To validate the generality of our observations, we designed a new set of siRNAs targeting the
Downregulated in Renal (DRR) Cell Carcinoma gene as previously reported [18,19]. The DRR
protein contributes to the aggressive and invasive nature of glioblastoma stem cells by cross
linking microtubules and actin at focal adhesions and activating downstream pathways of Protein
Kinase B [18]. Knockdown of the DRR gene is a promising therapeutic strategy for decreasing
the invasion of brain cancer stem cells [19,20]. One duplex contained 2’-F-4’-OMe-rU residues
at the 2-nt 3’-overhang of the guide strand; the other contained three additional 2’-F -rU residues
at internal positions. Their sequences are shown in Table 3, along with that of the unmodified
siRNA control. DsedDRR cells were transfected with modified and control siRNA duplexes.

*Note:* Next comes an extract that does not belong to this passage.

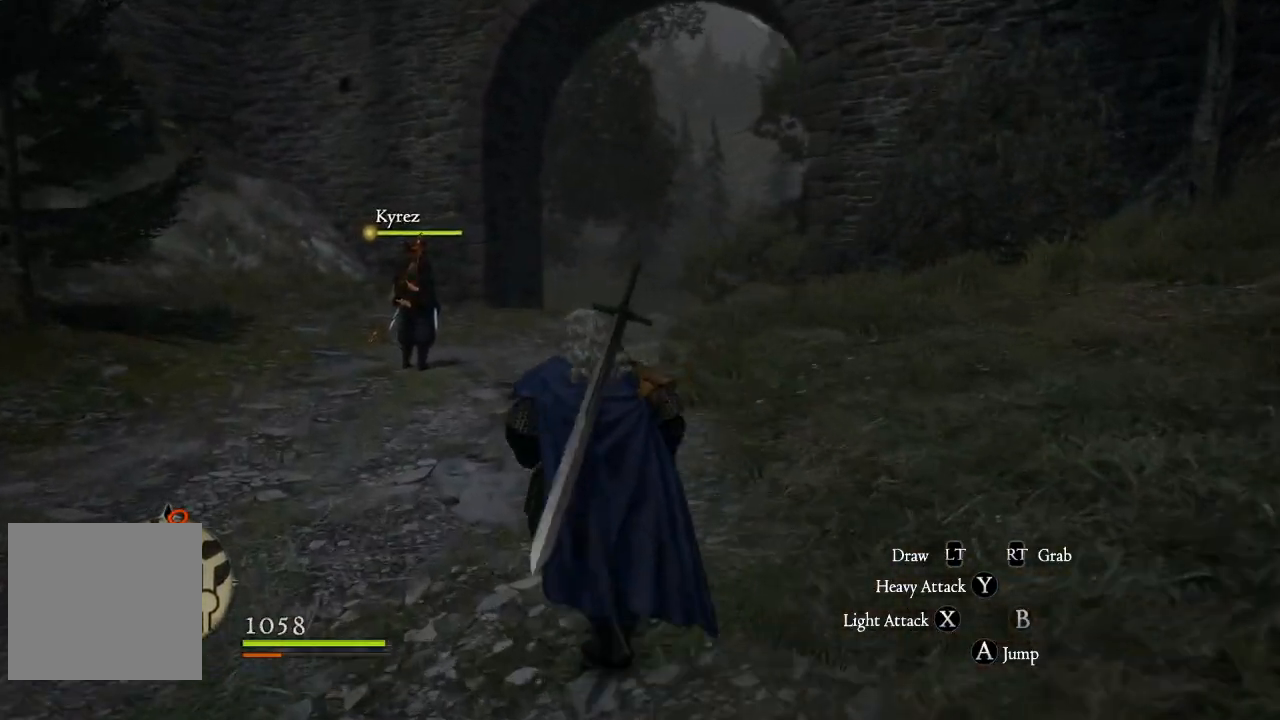
{"buttons": [], "left_stick": "up", "right_stick": "center", "events": []}
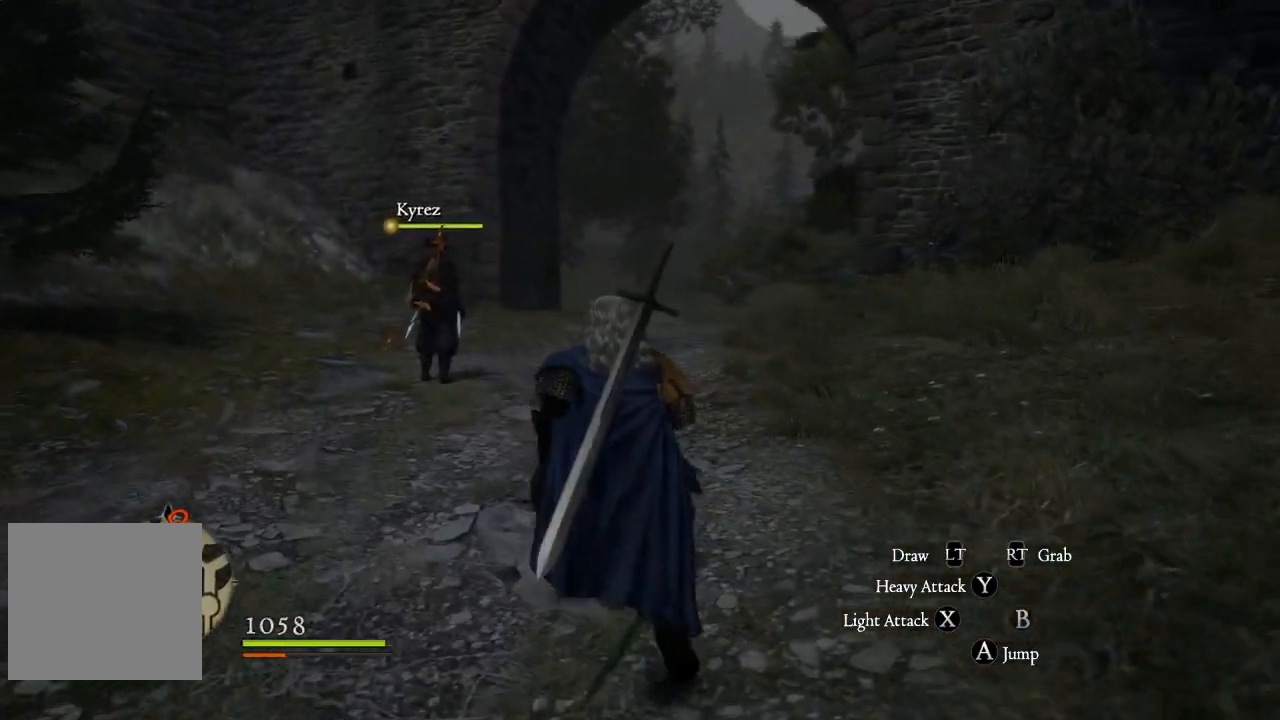
{"buttons": [], "left_stick": "up", "right_stick": "up-right", "events": [[100, "L3", "down"], [367, "L3", "up"], [433, "right_stick", "up-right"]]}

All siRNA duplexes targeting the DRR gene provided significant knockdown compared to the
scrambled control; the DRR positive CTRL duplex was the most active, followed by the siRNA
duplex with modified overhangs (Figure C.5). The least active was the most modified (112-2),
however it still exhibited excellent activity (IC50 ca. 4 nM) under the conditions tested.
Table 3. Sequences of Down-Regulated in Renal Cell Carcinoma (DRR) siRNAs.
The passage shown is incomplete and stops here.